Amélioration continue
Nous avons continué à affiner Brain pour offrir la meilleure expérience de mémoire aux utilisateurs. Un changement récent place l'index compact de Brain directement dans le contexte initial de l'agent plutôt que de lui demander de le découvrir et de le lire plus tard. Dans le cadre d'une expérience randomisée, ce pré-remplissage a accru l'utilisation de Brain et réduit l'insatisfaction liée à la mémoire de 6,9 %.
Le banc d'évaluation hors ligne fait également office de composant d'un pipeline d'amélioration autonome. Les modifications proposées au sous-agent de mémoire, aux compétences de récupération et aux invites de Brain sont exécutées via les ablations appariées sur notre ensemble de données interne et nos benchmarks publics. Les agents Computer peuvent itérer sur les résultats de manière autonome, en préservant les modifications, deltas et coûts de chaque itération sous forme d'enregistrement durable et en ne conservant que les modifications qui font bouger les chiffres. Le résultat est un système où les évaluateurs de Brain sont également ses optimiseurs, stimulant les améliorations futures.
Conclusion
L'apprentissage continu est l'un des défis majeurs de la construction de systèmes d'agents qui fonctionnent sur des semaines et des mois. Nous pensons que les architectures de mémoire sont mieux exposées en tant d'environnements que les agents peuvent explorer directement en utilisant leurs ensembles d'outils ordinaires. Exposer la mémoire sous forme de système de fichiers, avec Brain comme wiki de connaissances structuré par-dessus, rend le contexte efficacement navigable grâce à des outils simples et familiers.

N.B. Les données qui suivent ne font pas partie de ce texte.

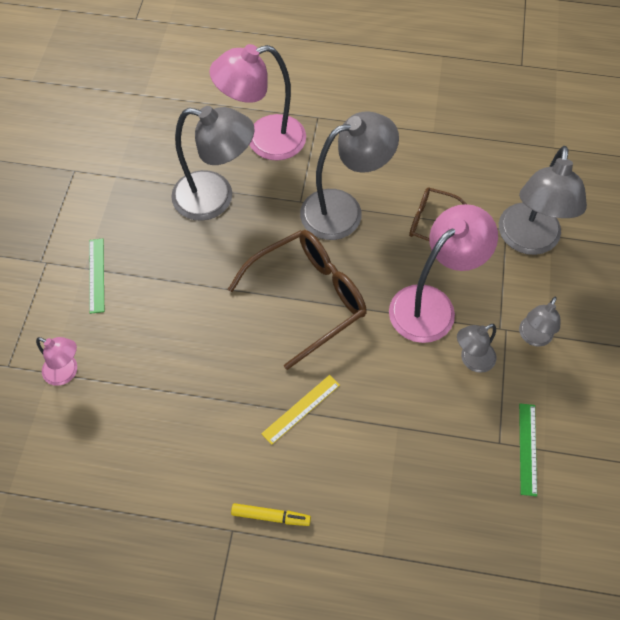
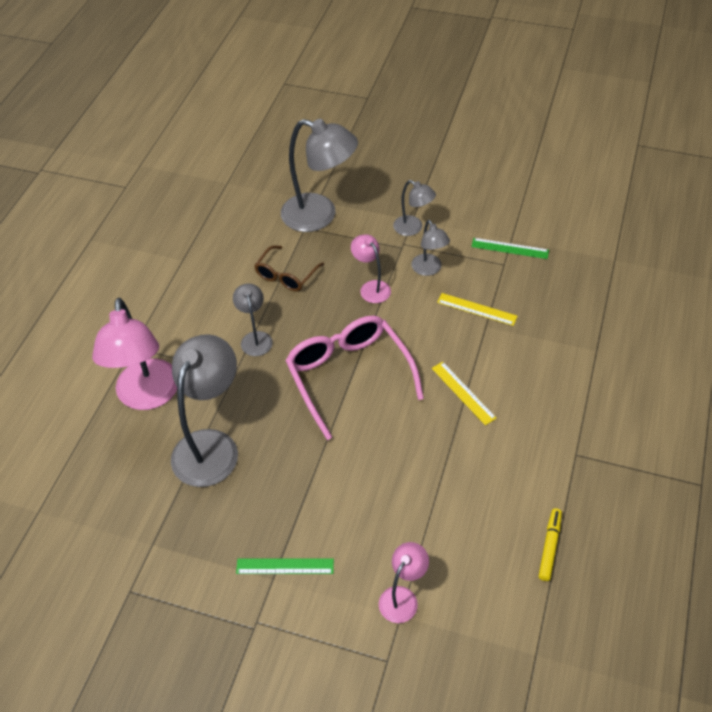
camera: 80 degrees left, 10 degrees down
(270, 516) = (563, 424): yellow marker -> yellow marker (549, 547)
(308, 298) = (349, 376): brown glasses -> pink glasses
(344, 210) = (255, 338): grey lamp -> grey lamp, size x0.52
(421, 416) = (477, 309): none -> yellow ruler
(432, 304) = (371, 287): pink lamp -> pink lamp, size x0.52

Brain est conçu pour s'auto-améliorer, de sorte que le système de mémoire peut continuer à s'améliorer à mesure que l'utilisation augmente. Les agents d'arrière-plan Dream distillent de nouvelles informations dans les mises à jour de Brain, garantissant que les agents de premier plan commencent toujours une nouvelle session avec une vue organisée du contexte le plus récent. Le banc d'évaluation fait également office de terrain d'essai pour les boucles d'autorecherche sur l'architecture de mémoire principale et les interfaces destinées aux agents.
Brain a déjà permis d'obtenir des sessions d'agent plus précises et plus performantes tout en réduisant le nombre de jetons consommés. Notre co-conception minutieuse de Brain avec la pile de production de Computer garantit que ces gains se traduisent directement par de réels avantages pour les utilisateurs.
Nous continuons à développer de nouvelles fonctionnalités pour améliorer la qualité de la mémoire de Computer. Entre-temps, pour les utilisateurs dont Brain est activé, la mémoire s'améliorera à chaque session.